Most of the guns that I use for taking game are older than I am, meaning they were produced before 1957. Don’t get me wrong, there are great guns still manufactured with craftsmanship and quality. But the bulk of them, especially the shotguns, are so costly that the average wingshooter, which is what I consider myself to be, cannot justify their purchase.

Old guns that have passed through many hands have a spirit of sorts. They have a story. The details of that story may not be revealed to us, but it’s easy to imagine them being shouldered many times to put meat on the table.

One of my personal favorites is a 109-year-old shotgun made by Charles Boswell, an English gunmaker. It is sleek, light, and swings on birds like as though it’s floating in the air. Its action opens and closes like an old well-worn pocket watch. When I am cleaning it, I hold the double barrels by the lug and knock on them with my knuckle. It rings like an old church bell.

Most hunters have owned at least one pump shotgun. Designed over 100 years ago, they are reliable and proven. I like to collect old 16-gauge pumps, an oddball gauge. The actions and barrels on these guns are worn down to bare metal in spots, and the walnut stocks are marred and nicked. They carry memories from quail and duck hunts, which were the mainstay of wingshooters back in the early 1900s.

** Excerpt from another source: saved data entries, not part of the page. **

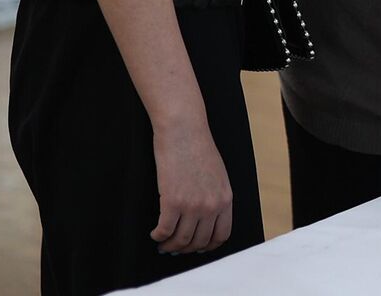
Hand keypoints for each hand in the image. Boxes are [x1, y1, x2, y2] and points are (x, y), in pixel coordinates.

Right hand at [151, 120, 233, 253]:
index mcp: (226, 199)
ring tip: (162, 242)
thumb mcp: (217, 175)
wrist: (185, 131)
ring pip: (181, 240)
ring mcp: (193, 205)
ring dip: (169, 245)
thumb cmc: (198, 149)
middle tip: (174, 248)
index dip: (208, 246)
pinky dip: (158, 236)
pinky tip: (154, 234)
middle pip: (199, 241)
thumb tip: (204, 218)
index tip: (197, 248)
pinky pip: (164, 230)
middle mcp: (212, 206)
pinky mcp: (172, 202)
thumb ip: (215, 196)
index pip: (221, 235)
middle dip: (185, 249)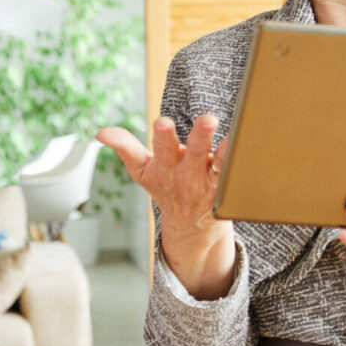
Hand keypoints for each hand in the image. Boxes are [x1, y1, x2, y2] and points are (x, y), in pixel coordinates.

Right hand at [98, 115, 228, 237]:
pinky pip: (232, 172)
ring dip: (224, 148)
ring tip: (238, 135)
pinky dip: (239, 160)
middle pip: (193, 153)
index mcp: (163, 167)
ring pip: (217, 162)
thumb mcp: (141, 170)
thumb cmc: (165, 186)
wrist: (190, 226)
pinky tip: (245, 144)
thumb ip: (123, 146)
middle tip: (208, 119)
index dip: (161, 136)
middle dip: (199, 136)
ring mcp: (207, 181)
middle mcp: (186, 174)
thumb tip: (100, 132)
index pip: (159, 149)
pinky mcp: (224, 186)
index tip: (163, 122)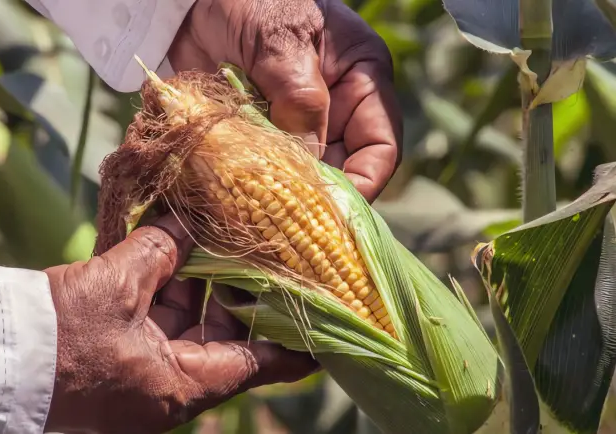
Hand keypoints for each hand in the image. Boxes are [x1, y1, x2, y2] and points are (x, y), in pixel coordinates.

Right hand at [43, 214, 317, 433]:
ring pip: (188, 322)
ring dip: (199, 281)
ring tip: (219, 235)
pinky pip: (155, 319)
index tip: (329, 320)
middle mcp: (170, 384)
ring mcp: (142, 370)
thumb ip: (159, 251)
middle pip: (225, 335)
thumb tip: (185, 222)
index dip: (297, 341)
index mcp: (184, 383)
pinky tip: (174, 247)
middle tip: (265, 249)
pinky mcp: (117, 353)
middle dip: (240, 290)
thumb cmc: (59, 337)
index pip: (262, 363)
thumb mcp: (116, 287)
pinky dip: (165, 286)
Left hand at [168, 0, 401, 201]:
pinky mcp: (259, 133)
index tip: (334, 212)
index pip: (381, 146)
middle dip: (319, 199)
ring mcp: (295, 123)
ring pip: (302, 176)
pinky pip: (265, 170)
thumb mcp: (281, 42)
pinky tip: (237, 201)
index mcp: (361, 80)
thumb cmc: (251, 0)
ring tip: (261, 218)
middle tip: (290, 228)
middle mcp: (335, 108)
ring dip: (283, 198)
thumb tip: (308, 165)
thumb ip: (300, 100)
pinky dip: (253, 187)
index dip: (364, 183)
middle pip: (342, 169)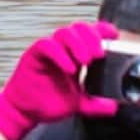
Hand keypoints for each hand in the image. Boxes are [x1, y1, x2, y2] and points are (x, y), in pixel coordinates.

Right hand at [0, 21, 116, 139]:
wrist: (25, 111)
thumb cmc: (49, 101)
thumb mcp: (79, 104)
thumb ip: (96, 104)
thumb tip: (113, 107)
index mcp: (75, 54)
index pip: (90, 33)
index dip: (102, 30)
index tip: (114, 35)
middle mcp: (62, 48)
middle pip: (78, 28)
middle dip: (92, 37)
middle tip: (99, 55)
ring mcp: (48, 49)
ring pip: (64, 33)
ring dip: (78, 44)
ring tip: (86, 61)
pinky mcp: (34, 54)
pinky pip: (47, 45)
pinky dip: (60, 54)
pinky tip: (69, 68)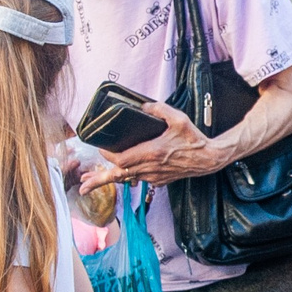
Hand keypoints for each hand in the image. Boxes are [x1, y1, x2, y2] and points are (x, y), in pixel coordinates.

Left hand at [88, 101, 226, 184]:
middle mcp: (150, 168)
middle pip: (118, 175)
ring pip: (126, 180)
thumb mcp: (178, 118)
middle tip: (82, 186)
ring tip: (91, 181)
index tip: (99, 149)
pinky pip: (137, 180)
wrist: (209, 159)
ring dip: (108, 180)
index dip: (107, 156)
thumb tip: (143, 105)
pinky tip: (117, 174)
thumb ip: (159, 109)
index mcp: (152, 153)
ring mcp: (154, 176)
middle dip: (98, 180)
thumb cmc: (194, 139)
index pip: (122, 159)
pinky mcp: (159, 181)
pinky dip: (125, 178)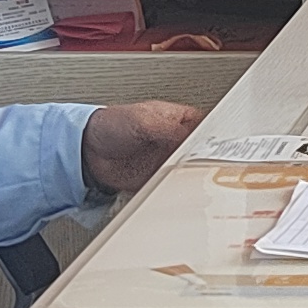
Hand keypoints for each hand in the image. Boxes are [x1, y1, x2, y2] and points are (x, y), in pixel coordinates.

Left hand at [81, 100, 203, 198]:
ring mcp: (168, 160)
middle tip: (210, 165)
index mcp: (177, 119)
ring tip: (196, 178)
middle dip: (206, 159)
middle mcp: (176, 140)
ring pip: (191, 170)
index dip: (214, 136)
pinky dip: (178, 189)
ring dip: (193, 175)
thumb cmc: (110, 125)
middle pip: (201, 151)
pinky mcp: (158, 178)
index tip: (220, 147)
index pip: (205, 126)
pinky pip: (174, 185)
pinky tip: (180, 188)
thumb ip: (169, 129)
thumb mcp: (143, 120)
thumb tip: (190, 137)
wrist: (87, 151)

The actions slide with an almost effortless motion. The slickness comes from use, sure, but it also comes as a result of being assembled by hand from machined parts that were carefully tested and fitted. I will go out on a limb here and say that all of these old guns came out of the box years ago with no functioning problems.

That is not true of guns these days. I’ve hunted with friends whose brand new guns broke on the first day of use. Some of these guns have to be taken more than once to a gunsmith for repair before they ever see any real use. I’ve seen several new double-barrel shotguns that are so stiff you need to use two hands and a knee to open them up.

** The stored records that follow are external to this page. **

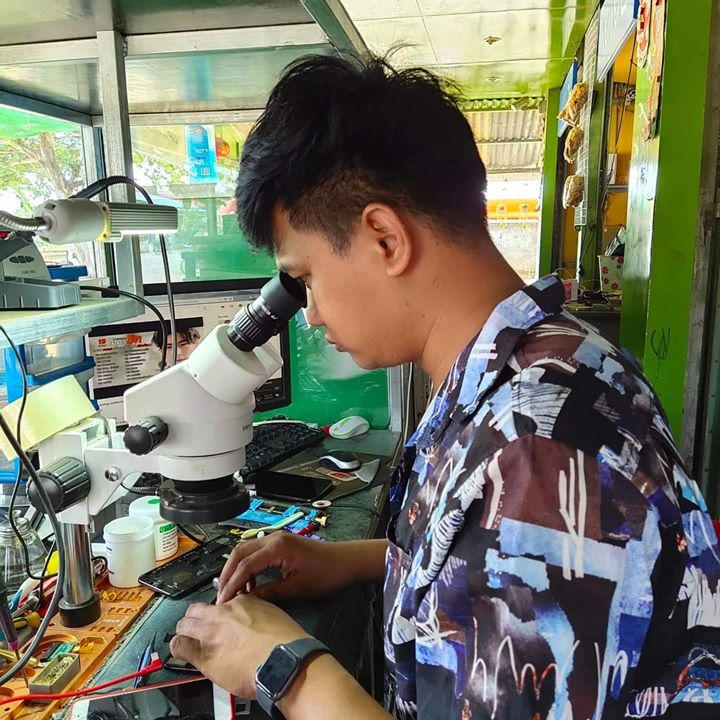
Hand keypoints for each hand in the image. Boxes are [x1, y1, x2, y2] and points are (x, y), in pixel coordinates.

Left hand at [170, 595, 308, 698]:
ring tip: (189, 640)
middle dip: (196, 618)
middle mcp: (223, 614)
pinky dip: (179, 647)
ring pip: (184, 624)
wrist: (283, 661)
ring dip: (185, 631)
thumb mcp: (275, 616)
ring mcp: (211, 633)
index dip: (220, 614)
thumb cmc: (285, 643)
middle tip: (200, 629)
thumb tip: (255, 622)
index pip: (222, 603)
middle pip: (197, 609)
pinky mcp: (203, 654)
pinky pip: (179, 645)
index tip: (223, 622)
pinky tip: (184, 652)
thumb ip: (259, 614)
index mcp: (242, 602)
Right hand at [217, 533, 357, 603]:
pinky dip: (248, 567)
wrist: (347, 561)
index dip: (231, 585)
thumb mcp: (298, 588)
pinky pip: (256, 553)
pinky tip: (250, 585)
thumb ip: (270, 593)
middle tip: (222, 597)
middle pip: (240, 552)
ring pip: (246, 551)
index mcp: (277, 547)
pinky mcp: (280, 544)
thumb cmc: (326, 574)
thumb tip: (246, 602)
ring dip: (236, 570)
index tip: (222, 604)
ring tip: (234, 594)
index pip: (245, 565)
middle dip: (227, 574)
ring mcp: (276, 539)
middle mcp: (273, 538)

Then there’s the wood, which is what makes old guns truly special. Synthetic stocks and forearms leave a gun without personality. Plastic has no heart, no soul. Wood, on the other hand, has a fingerprint that is never repeated in nature. It came from a tree that likely harbored and fed animals. When you hold an old gun, it’s a handshake with the past. It’s like meeting relatives that you never lived by, but when your hands clasp you can feel that you’re connected to them.